(EXTRACTED DATA)
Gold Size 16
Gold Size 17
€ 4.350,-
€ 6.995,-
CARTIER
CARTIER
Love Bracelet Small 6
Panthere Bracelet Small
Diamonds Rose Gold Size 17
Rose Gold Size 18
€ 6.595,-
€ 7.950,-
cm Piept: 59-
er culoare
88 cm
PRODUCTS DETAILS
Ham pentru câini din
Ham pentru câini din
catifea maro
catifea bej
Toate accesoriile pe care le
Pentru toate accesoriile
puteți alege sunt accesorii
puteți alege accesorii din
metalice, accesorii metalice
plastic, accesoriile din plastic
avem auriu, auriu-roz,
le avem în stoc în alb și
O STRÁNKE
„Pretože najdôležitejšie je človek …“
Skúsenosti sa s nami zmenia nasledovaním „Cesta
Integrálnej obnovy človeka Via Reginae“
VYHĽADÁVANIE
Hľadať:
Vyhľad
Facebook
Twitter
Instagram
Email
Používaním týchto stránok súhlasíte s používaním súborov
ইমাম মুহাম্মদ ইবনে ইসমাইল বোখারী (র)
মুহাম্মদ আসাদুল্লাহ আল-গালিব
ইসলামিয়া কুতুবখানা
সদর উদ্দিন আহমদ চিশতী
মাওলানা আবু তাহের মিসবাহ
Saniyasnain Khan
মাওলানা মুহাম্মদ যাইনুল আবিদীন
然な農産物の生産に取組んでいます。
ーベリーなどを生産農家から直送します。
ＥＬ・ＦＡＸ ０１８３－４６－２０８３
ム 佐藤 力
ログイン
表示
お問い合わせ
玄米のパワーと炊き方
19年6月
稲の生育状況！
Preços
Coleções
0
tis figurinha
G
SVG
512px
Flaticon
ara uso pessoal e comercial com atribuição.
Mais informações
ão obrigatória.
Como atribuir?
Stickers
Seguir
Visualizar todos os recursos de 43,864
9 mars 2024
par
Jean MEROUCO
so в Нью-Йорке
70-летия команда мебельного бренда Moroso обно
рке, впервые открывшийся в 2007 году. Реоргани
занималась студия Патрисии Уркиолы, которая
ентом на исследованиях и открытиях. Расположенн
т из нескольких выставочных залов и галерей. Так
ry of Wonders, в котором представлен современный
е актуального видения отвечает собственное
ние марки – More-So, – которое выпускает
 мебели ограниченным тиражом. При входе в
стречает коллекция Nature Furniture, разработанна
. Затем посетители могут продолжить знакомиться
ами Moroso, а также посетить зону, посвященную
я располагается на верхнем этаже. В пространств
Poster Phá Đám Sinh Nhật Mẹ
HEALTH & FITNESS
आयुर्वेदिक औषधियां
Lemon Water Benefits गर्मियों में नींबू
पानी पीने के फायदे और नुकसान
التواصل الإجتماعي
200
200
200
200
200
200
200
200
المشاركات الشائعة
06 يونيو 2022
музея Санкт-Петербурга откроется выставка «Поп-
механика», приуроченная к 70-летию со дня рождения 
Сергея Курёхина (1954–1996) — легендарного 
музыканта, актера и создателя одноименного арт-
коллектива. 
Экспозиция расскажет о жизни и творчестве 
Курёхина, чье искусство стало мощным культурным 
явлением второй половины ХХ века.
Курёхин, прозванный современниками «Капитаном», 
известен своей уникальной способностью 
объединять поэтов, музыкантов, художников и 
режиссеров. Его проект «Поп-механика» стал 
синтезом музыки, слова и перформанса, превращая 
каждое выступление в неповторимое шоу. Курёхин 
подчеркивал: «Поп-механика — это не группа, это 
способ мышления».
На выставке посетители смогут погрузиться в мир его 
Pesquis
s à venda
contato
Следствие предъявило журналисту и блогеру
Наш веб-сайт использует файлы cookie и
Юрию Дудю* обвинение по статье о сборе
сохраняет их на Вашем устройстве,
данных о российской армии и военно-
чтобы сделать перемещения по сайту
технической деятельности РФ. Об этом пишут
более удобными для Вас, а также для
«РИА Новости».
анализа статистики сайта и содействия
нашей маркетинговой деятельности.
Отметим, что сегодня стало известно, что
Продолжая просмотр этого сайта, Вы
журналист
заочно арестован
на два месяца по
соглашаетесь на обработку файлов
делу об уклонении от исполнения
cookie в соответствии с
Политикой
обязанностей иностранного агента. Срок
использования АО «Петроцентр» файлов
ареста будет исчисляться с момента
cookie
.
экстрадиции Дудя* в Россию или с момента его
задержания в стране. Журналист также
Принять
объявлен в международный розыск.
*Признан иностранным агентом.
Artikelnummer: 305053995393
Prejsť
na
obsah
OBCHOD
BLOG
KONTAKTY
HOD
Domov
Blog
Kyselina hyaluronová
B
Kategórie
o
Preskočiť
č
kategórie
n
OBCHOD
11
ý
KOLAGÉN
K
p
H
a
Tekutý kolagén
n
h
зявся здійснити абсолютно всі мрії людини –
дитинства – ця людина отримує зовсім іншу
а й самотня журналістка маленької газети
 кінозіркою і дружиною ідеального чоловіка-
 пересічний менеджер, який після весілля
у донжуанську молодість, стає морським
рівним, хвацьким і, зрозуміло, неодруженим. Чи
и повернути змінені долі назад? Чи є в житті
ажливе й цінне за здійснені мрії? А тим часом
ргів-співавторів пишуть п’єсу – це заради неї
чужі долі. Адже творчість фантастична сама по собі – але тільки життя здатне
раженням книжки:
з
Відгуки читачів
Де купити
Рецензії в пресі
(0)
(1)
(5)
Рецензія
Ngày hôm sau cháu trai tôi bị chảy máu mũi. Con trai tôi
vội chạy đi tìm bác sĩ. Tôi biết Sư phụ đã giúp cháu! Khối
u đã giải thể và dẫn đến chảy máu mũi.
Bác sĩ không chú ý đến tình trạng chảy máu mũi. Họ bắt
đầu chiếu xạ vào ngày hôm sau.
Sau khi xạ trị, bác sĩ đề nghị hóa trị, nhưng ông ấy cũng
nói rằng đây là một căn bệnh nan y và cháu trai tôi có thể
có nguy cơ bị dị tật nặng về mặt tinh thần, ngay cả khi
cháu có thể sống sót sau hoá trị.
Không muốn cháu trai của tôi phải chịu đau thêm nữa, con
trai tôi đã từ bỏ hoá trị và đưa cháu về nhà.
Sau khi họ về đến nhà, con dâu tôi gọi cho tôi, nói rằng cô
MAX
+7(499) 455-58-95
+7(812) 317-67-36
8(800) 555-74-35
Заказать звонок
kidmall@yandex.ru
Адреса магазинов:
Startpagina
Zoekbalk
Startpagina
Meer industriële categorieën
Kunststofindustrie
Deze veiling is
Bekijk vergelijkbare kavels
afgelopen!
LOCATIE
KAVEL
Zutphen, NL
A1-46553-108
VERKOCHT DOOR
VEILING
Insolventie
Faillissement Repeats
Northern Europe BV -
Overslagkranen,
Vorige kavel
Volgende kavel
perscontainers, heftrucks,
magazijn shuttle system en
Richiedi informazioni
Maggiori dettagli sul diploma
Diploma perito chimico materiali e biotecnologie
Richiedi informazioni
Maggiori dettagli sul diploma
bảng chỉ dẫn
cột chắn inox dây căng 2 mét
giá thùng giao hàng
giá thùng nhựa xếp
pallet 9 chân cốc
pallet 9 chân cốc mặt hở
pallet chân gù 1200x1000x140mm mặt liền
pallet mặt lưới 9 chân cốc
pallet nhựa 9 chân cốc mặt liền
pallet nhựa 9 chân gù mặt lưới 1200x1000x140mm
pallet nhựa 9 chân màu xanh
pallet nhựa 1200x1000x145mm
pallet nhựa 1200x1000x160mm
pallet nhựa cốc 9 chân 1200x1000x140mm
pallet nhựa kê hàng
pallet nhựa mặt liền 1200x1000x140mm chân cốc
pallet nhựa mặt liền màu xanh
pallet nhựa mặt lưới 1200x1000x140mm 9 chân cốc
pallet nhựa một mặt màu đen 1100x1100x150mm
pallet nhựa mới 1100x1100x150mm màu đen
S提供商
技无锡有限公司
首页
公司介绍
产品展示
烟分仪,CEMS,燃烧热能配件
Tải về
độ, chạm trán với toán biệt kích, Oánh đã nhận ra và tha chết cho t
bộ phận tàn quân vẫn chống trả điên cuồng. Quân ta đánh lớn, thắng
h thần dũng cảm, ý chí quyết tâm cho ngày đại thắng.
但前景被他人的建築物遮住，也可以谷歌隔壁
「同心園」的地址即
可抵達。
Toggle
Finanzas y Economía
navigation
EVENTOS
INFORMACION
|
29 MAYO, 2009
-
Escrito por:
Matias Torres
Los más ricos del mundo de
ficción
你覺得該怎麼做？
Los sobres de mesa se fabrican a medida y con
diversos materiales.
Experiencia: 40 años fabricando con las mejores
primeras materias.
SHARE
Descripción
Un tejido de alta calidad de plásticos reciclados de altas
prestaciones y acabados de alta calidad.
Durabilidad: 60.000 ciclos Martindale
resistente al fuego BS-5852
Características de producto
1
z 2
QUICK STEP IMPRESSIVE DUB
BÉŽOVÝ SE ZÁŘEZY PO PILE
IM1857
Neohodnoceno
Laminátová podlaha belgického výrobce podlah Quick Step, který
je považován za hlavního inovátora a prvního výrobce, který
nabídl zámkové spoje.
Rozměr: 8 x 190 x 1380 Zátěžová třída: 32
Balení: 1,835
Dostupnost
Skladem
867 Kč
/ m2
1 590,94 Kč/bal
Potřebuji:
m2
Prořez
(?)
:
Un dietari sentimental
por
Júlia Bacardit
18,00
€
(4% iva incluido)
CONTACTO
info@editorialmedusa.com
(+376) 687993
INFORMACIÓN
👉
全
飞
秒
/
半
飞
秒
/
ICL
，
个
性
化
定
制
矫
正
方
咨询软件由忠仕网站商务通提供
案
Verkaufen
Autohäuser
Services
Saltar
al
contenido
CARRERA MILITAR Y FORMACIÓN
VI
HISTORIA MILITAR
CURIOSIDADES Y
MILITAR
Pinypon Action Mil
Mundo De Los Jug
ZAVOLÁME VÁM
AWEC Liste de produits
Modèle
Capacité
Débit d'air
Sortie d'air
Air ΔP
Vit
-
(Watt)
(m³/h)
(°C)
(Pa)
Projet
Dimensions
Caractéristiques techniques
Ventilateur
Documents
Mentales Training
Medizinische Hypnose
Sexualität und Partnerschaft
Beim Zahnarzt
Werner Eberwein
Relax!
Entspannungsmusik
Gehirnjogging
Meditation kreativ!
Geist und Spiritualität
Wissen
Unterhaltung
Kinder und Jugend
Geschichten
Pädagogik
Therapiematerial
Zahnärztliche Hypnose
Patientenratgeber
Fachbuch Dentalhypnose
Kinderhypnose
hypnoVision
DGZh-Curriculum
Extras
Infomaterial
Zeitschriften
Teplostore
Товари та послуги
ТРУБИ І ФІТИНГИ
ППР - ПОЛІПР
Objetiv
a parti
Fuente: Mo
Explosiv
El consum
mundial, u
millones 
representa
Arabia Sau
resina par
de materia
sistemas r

(WHAT IS NEEDED)
From the material above, set down exactly the lines between the line holding "Como atribuir?" and the line holding "синтезом музыки, слова", inclusive. Include nothing else.

(EXPECTED OUTPUT)
Como atribuir?
Stickers
Seguir
Visualizar todos os recursos de 43,864
9 mars 2024
par
Jean MEROUCO
so в Нью-Йорке
70-летия команда мебельного бренда Moroso обно
рке, впервые открывшийся в 2007 году. Реоргани
занималась студия Патрисии Уркиолы, которая
ентом на исследованиях и открытиях. Расположенн
т из нескольких выставочных залов и галерей. Так
ry of Wonders, в котором представлен современный
е актуального видения отвечает собственное
ние марки – More-So, – которое выпускает
 мебели ограниченным тиражом. При входе в
стречает коллекция Nature Furniture, разработанна
. Затем посетители могут продолжить знакомиться
ами Moroso, а также посетить зону, посвященную
я располагается на верхнем этаже. В пространств
Poster Phá Đám Sinh Nhật Mẹ
HEALTH & FITNESS
आयुर्वेदिक औषधियां
Lemon Water Benefits गर्मियों में नींबू
पानी पीने के फायदे और नुकसान
التواصل الإجتماعي
200
200
200
200
200
200
200
200
المشاركات الشائعة
06 يونيو 2022
музея Санкт-Петербурга откроется выставка «Поп-
механика», приуроченная к 70-летию со дня рождения 
Сергея Курёхина (1954–1996) — легендарного 
музыканта, актера и создателя одноименного арт-
коллектива. 
Экспозиция расскажет о жизни и творчестве 
Курёхина, чье искусство стало мощным культурным 
явлением второй половины ХХ века.
Курёхин, прозванный современниками «Капитаном», 
известен своей уникальной способностью 
объединять поэтов, музыкантов, художников и 
режиссеров. Его проект «Поп-механика» стал 
синтезом музыки, слова и перформанса, превращая 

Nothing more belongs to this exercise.